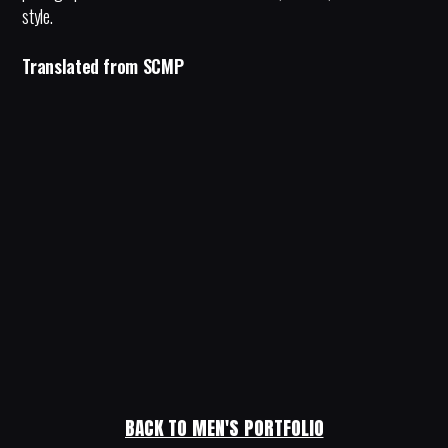
style.
Translated from SCMP
BACK TO MEN'S PORTFOLIO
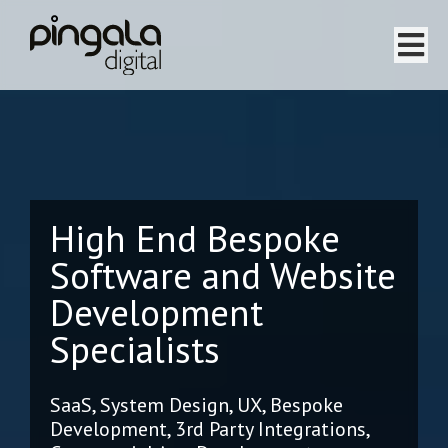
Home
Software Projects
High End Bespoke
Website Projects
Software and Website
Services
Development
Team
Specialists
About
SaaS, System Design, UX, Bespoke
Development, 3rd Party Integrations,
Testimonials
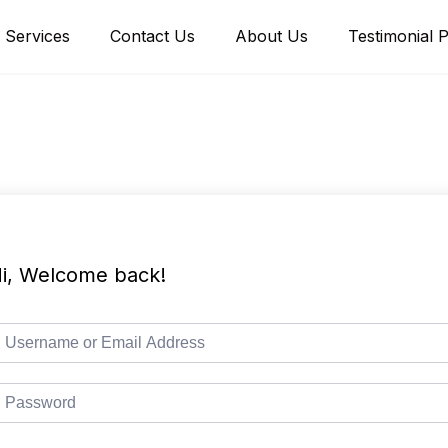
Services
Contact Us
About Us
Testimonial 
i, Welcome back!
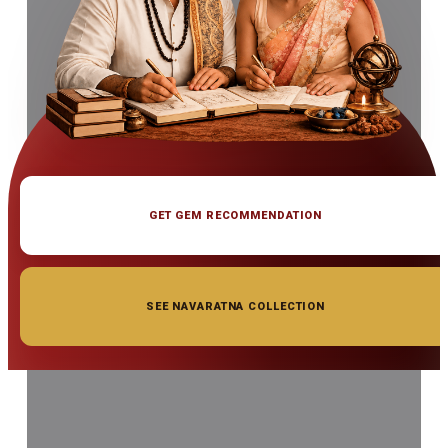
GET GEM RECOMMENDATION
SEE NAVARATNA COLLECTION
◆ ◆ ◆
Related Gemstones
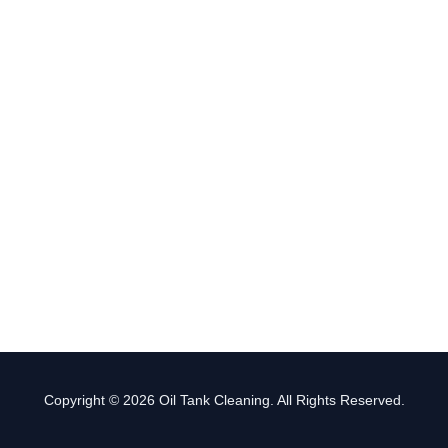
Copyright © 2026 Oil Tank Cleaning. All Rights Reserved.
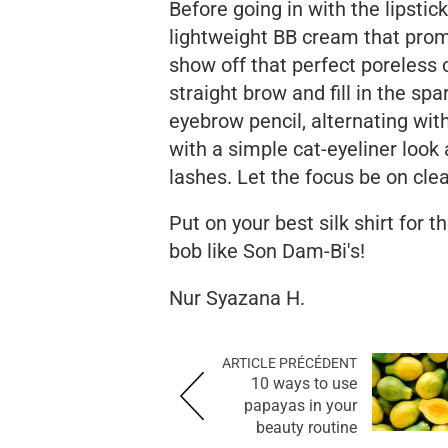
Before going in with the lipstic
lightweight BB cream that prom
show off that perfect poreless 
straight brow and fill in the sp
eyebrow pencil, alternating wit
with a simple cat-eyeliner look
lashes. Let the focus be on clea
Put on your best silk shirt for 
bob like Son Dam-Bi's!
Nur Syazana H.
ARTICLE PRÉCÉDENT
10 ways to use
papayas in your
beauty routine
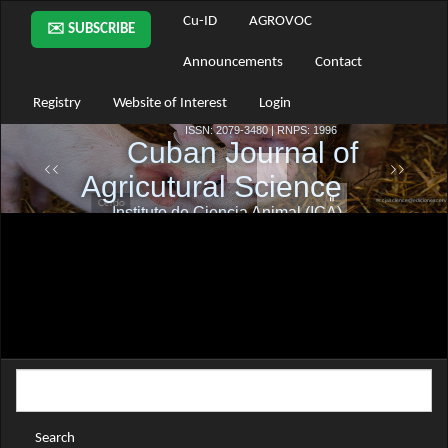
Main
Cu-ID
AGROVOC
✉️ SUBSCRIBE
Navigation
Main
Announcements
Contact
Content
Sidebar
Registry
Website of Interest
Login
Search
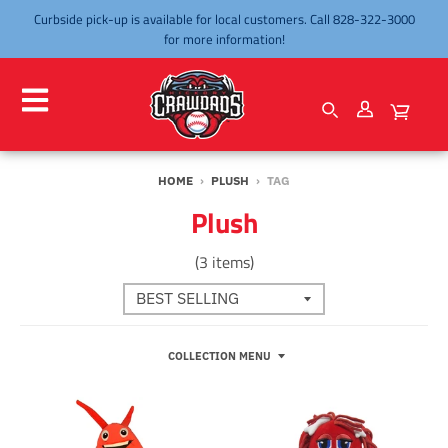
Curbside pick-up is available for local customers. Call 828-322-3000
for more information!
HOME
›
PLUSH
›
TAG
Plush
(3 items)
COLLECTION MENU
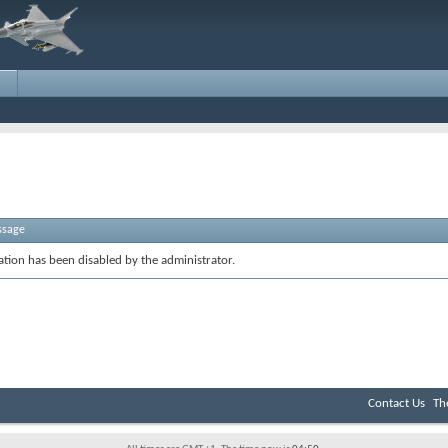
ssage
ration has been disabled by the administrator.
Contact Us
Th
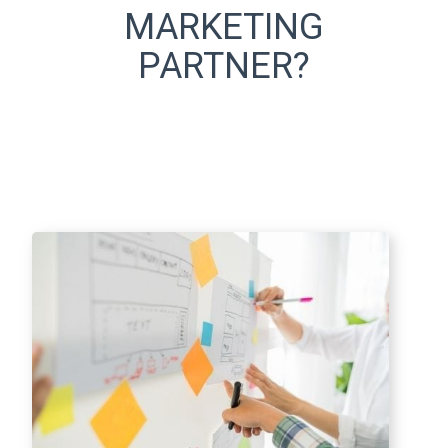
MARKETING
PARTNER?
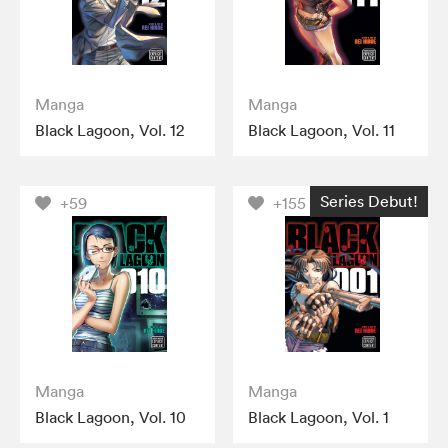
Manga
Manga
Black Lagoon, Vol. 12
Black Lagoon, Vol. 11
Series Debut!
+59
+155
Manga
Manga
Black Lagoon, Vol. 10
Black Lagoon, Vol. 1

> [Instructions to follow] Could you switch every "Manga" in the material above to "Comics" and give back the lines with nothing else changed, leaving out the pictures?

> [Reply]
style.
Translated from SCMP
BACK TO MEN'S PORTFOLIO
Home
Software Projects
High End Bespoke
Website Projects
Software and Website
Services
Development
Team
Specialists
About
SaaS, System Design, UX, Bespoke
Development, 3rd Party Integrations,
Testimonials
Services
Contact Us
About Us
Testimonial 
i, Welcome back!
GET GEM RECOMMENDATION
SEE NAVARATNA COLLECTION
◆ ◆ ◆
Related Gemstones
Copyright © 2026 Oil Tank Cleaning. All Rights Reserved.
Before going in with the lipstic
lightweight BB cream that prom
show off that perfect poreless 
straight brow and fill in the sp
eyebrow pencil, alternating wit
with a simple cat-eyeliner look
lashes. Let the focus be on clea
Put on your best silk shirt for 
bob like Son Dam-Bi's!
Nur Syazana H.
ARTICLE PRÉCÉDENT
10 ways to use
papayas in your
beauty routine
Main
Cu-ID
AGROVOC
✉️ SUBSCRIBE
Navigation
Main
Announcements
Contact
Content
Sidebar
Registry
Website of Interest
Login
Search
Curbside pick-up is available for local customers. Call 828-322-3000
for more information!
HOME
›
PLUSH
›
TAG
Plush
(3 items)
COLLECTION MENU
ssage
ration has been disabled by the administrator.
Contact Us
Th
MARKETING
PARTNER?
Comics
Comics
Black Lagoon, Vol. 12
Black Lagoon, Vol. 11
Series Debut!
+59
+155
Comics
Comics
Black Lagoon, Vol. 10
Black Lagoon, Vol. 1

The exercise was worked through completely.